In three studies, the prevalence of myofascial TrPs among patients complaining of pain anywhere in the body ranged from 30% to 93%; (among patients with chronic craniofacial pain, 55%; and for lumbogluteal pain, 21%.)

The characteristic electrical activity of myofascial TrPs most likely originates at dysfunctional end plates of extrafusal muscle fibres. This dysfunction appears to play a key role in the pathophysiology of TrPs. (Simons 1996)

Subjective shortness of breath can be part of the myofascial pain syndrome of the levator scapulae muscle. In one study, 75 patients who reported neck painand shortness of breath were examined. Trigger points were located and inactivated with acupuncture needles (dry needling). 68 of the 75 patients in the study reported that their shortness of breath and soreness were abolished immediately after inactivation of the TrPs. The other 7 patients needed a second trial of inactivation. Eliminating the trigger points eliminated the symptoms. (Journal of Muskuloskeletal Pain, 1996)

Like fibromyalgia, myofascial pain syndrome is an often misunderstood condition. Even today, some doctors either don’t believe that MPS exists or they don’t understand its symptoms and treatment.

Treatment of MPS can only begin after an accurate diagnosis is accomplished. Methods for managing this painful condition:

  • Trigger point therapy (myofascial release therapy, myotherapy, massotherapy, and medical massage therapy)
  • Spray and stretch technique (stretching of the muscles involved with a vapocoolant spray – a coolant is sprayed on the trigger point to lessen the pain, and then the muscle is stretched.)
  • Trigger point injections (local anaesthetic, such as lidocaine, injected directly into the trigger points)
  • Dry needling (the use of a needle without injecting anything)
  • Osteopathic manipulation treatment
  • Craniosacral therapy
  • Physical therapy (hands-on)
  • Exercise
  • Improvement of nutrition
  • Changing sleeping habits
  • Elimination of stress, biofeedback, and counselling for depression that may result from this painful condition.

Note: TrP injections and dry needling mechanically disrupt the trigger point. The use of lidocaine is no more effective, but it reduces the soreness after injection. For MPS, there is no role for injected steroids.

An active trigger point when treated well or with rest will become latent (quiet or not causing active symptoms). It can often resurface after trauma after acute overload or fatigue, or even sudden exposure to cold. Conversely, new trigger points may arise elsewhere, or at least become more significant as others become latent.

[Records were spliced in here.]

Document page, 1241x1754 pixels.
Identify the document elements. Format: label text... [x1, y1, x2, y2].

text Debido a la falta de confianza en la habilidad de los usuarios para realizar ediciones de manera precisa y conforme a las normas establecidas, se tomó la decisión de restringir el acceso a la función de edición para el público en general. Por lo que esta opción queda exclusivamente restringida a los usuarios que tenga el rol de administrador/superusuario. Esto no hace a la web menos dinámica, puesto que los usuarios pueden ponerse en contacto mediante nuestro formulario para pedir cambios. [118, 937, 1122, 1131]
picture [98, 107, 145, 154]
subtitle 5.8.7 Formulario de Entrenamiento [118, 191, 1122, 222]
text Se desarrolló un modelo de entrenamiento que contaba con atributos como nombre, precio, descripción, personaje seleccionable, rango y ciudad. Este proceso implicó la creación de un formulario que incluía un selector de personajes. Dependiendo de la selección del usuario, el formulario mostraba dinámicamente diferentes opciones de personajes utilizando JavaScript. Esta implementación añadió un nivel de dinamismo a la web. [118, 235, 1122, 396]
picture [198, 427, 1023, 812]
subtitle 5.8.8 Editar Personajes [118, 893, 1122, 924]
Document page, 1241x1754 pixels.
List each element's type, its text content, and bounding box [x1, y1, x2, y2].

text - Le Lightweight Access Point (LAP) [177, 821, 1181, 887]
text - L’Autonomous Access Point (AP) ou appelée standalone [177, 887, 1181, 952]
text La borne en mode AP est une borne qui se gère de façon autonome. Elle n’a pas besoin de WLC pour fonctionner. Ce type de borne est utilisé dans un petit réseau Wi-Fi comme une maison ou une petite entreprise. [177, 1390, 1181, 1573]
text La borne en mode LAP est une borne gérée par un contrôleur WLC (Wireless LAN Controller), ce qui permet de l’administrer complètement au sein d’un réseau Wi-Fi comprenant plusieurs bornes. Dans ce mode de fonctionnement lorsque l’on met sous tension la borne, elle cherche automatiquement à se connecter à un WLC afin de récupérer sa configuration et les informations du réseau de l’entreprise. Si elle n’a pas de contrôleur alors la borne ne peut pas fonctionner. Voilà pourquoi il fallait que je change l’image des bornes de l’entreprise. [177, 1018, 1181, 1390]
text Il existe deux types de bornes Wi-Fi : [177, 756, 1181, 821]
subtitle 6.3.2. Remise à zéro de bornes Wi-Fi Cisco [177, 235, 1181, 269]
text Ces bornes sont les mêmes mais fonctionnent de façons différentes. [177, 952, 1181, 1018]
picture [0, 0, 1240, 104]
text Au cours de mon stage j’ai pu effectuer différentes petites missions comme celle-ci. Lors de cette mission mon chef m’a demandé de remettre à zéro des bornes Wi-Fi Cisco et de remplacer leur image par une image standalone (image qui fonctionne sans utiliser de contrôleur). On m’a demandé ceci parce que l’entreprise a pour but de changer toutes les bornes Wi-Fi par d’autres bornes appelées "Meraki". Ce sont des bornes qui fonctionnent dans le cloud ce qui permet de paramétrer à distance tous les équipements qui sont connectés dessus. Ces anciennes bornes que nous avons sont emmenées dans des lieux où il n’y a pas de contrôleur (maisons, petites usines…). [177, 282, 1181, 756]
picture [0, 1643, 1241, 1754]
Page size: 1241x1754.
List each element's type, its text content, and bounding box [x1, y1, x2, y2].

For MPS, you should see a doctor knowledgeable in chronic pain such as a osteopathic physical medicine doctor or a osteopathic neurologist. The diagnosis is made by the history and physical exam. There is no lab test nor imaging studies to confirm the diagnosis. A history of acute trauma or chronic overuse should be looked for. On exam, there is typically restricted motion with pain of the affected muscle. Other medical problems need to be ruled out with imaging or other studies. For instance, if a patient presents himself with back pain, disc pain, and other problems need to be ruled out.

Altered pain perception accompanies MPS. A Danish study indicates that people with chronic myofascial pain perceive and transmit pain differently than people without the syndrome. As many as 72 percent of people with fibromyalgia may have trigger points associated with myofascial pain.